The Slither Sisters

TWO





Then the door opened.

And everything changed.

No Glenn. No principal. No frog monster.

Just Mrs. Arthur, Robert’s mother, dressed in her nurse’s scrubs, standing in the doorway of his bedroom with one hand on the light switch.

“Sweetie?” she asked. “Are you all right?”

Robert sat up in bed. He’d been having a nightmare. Just the latest in a long string of nightmares since he’d arrived at Lovecraft Middle School six weeks ago.

“I’m fine,” he said. “Just a bad dream.”

“Go back to sleep.”

His mother turned off the light and closed the door. Robert glanced over at his clock radio. It was still early, not even six o’clock, but he knew he wouldn’t fall back asleep.

He walked downstairs to the kitchen, where his mother was eating a bowl of cornflakes and clipping coupons from the newspaper. Mrs. Arthur worked the early shift at Dunwich Memorial Hospital; most mornings, she was out the door before Robert woke up.

“You want me to fix you some eggs?”

“No, thanks.”

“You’re sure? I’ve got time.”

“I’m not hungry.”

Mrs. Arthur frowned. “What was your dream about?”

Robert wished he could tell his mother the truth, but he didn’t want her to worry. She already had enough problems, between doing all the cooking and all the cleaning and earning enough money to support them. She didn’t need to know that his school was full of portals to an alternate dimension.

“I don’t remember,” he finally said.

She could tell he was lying. “You can talk to me,” she assured him. “What’s going on?”

He shrugged. “I’m not sure how to explain it.”

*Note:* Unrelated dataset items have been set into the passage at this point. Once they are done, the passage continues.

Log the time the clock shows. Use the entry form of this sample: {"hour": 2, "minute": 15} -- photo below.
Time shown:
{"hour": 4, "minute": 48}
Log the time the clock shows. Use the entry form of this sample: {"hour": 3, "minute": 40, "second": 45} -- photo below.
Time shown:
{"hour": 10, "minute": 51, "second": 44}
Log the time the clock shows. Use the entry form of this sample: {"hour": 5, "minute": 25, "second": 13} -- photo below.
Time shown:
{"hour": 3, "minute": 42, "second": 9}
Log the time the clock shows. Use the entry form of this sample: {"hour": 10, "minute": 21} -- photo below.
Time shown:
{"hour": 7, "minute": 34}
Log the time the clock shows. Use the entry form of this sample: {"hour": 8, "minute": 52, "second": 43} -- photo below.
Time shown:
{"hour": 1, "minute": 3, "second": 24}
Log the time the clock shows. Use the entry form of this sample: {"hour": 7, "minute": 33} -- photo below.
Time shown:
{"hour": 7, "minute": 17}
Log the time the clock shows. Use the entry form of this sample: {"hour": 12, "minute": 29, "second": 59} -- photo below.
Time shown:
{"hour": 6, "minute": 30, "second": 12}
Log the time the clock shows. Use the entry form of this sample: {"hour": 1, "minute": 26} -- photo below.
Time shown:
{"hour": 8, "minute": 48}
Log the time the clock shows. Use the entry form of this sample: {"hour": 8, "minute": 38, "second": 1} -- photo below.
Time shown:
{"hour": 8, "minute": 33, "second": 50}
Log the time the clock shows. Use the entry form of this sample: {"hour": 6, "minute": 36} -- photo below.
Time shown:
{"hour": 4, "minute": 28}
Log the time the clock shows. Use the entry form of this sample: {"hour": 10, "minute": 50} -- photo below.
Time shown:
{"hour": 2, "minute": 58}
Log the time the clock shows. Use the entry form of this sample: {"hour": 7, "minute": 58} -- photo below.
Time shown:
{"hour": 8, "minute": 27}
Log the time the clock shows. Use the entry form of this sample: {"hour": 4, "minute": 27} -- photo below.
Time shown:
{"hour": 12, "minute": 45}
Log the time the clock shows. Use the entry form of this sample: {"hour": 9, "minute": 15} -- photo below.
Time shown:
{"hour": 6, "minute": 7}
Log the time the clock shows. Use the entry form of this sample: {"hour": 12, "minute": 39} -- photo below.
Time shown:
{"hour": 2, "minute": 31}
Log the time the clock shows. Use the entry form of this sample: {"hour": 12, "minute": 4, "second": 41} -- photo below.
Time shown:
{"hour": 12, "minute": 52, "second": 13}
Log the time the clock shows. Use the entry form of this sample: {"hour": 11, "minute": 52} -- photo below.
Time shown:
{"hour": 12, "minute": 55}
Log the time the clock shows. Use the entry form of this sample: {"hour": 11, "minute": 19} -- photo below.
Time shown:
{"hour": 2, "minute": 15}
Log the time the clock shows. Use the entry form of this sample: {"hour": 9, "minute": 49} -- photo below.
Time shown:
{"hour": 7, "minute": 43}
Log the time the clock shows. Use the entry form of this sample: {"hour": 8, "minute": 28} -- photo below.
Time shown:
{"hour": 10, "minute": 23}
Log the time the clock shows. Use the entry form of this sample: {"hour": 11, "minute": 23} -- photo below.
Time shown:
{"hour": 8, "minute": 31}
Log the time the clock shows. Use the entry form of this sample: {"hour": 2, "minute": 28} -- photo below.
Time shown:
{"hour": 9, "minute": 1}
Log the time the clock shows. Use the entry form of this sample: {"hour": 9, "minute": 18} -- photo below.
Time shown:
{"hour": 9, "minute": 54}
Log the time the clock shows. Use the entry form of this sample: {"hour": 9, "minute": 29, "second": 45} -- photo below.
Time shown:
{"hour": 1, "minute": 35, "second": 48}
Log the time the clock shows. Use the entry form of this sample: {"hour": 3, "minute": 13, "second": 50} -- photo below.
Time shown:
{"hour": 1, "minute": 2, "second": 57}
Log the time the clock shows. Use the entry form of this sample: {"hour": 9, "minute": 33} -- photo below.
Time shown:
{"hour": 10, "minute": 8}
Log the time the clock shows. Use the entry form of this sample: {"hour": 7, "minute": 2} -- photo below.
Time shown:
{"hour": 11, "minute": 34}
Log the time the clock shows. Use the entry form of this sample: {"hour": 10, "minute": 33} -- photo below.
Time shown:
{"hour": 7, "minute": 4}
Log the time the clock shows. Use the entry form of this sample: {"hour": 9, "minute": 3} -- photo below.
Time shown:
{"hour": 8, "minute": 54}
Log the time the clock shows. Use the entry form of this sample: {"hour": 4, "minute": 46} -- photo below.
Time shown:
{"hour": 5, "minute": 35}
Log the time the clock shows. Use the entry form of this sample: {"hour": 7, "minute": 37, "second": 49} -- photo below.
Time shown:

Mrs. Arthur abruptly stood up and left the kitchen. She returned moments later with a brown cardboard shoe box. “I was going to save this for your birthday, but I want you to have it now.”

“What is it?”

“Open it,” she said. “Go on.”

Robert pulled off the lid. Inside he found a hairbrush, two sticks of roll-on deodorant, a pack of disposable razors, and a can of shaving cream.

“It’s a Puberty Kit,” his mother explained.

“A what?”

“Your body’s changing, Robert. It’s a very stressful time. These are the tools you’ll need as you grow into a man.”

Robert already knew all about puberty. At school, they’d been warning him about puberty since the fourth grade.

“This is a confusing time to be a boy, and it’s normal to have worries,” his mother continued. “I just wish you had a father to answer your personal questions.”

Robert sifted through the contents of the Puberty Kit. At the bottom of the box was a paperback book called Help! My Body Is Changing! On the cover was an illustration of a nervous-looking twelve-year-old boy with question marks exploding from his head.

“If you have something you don’t feel comfortable asking me,” his mother explained, “you might find the answer inside this book. Remember, you can’t trust what you read on the Internet.”

“I know,” Robert said. “Thank you.”

After his mother left for work, he read the book’s table of contents. It consisted of one hundred short cries for help:

Help! My Voice Is Changing!

Help! My Armpits Are Stinky!

Help! I’m Getting Pimples!

Robert closed the book and sighed.

The truth—and he’d rather die than admit the truth to anyone—was that he didn’t have any of these problems. His voice wasn’t changing. His armpits weren’t stinky. He’d almost had a pimple, but it turned out to be a mosquito bite.

Meanwhile, all the other kids in his grade were growing up fast. Glenn was just three months older than Robert, but he’d already been shaving for a year. The other boys in their class were getting taller and stronger and faster and louder; compared to them Robert still looked and felt like a little kid.

He scanned the page looking for an entry that read “Help! I’m Almost Thirteen Years Old and I Still Have the Muscles of a Third-Grader!” but apparently Robert’s condition was so freakish and rare, the authors of the book didn’t even bother to include it.

Pip and Squeak climbed onto his shoulder and nuzzled his neck, hungry for their breakfast. Robert scratched them behind the ears. “Well,” he said, “it’s a good thing we have more important things to worry about.”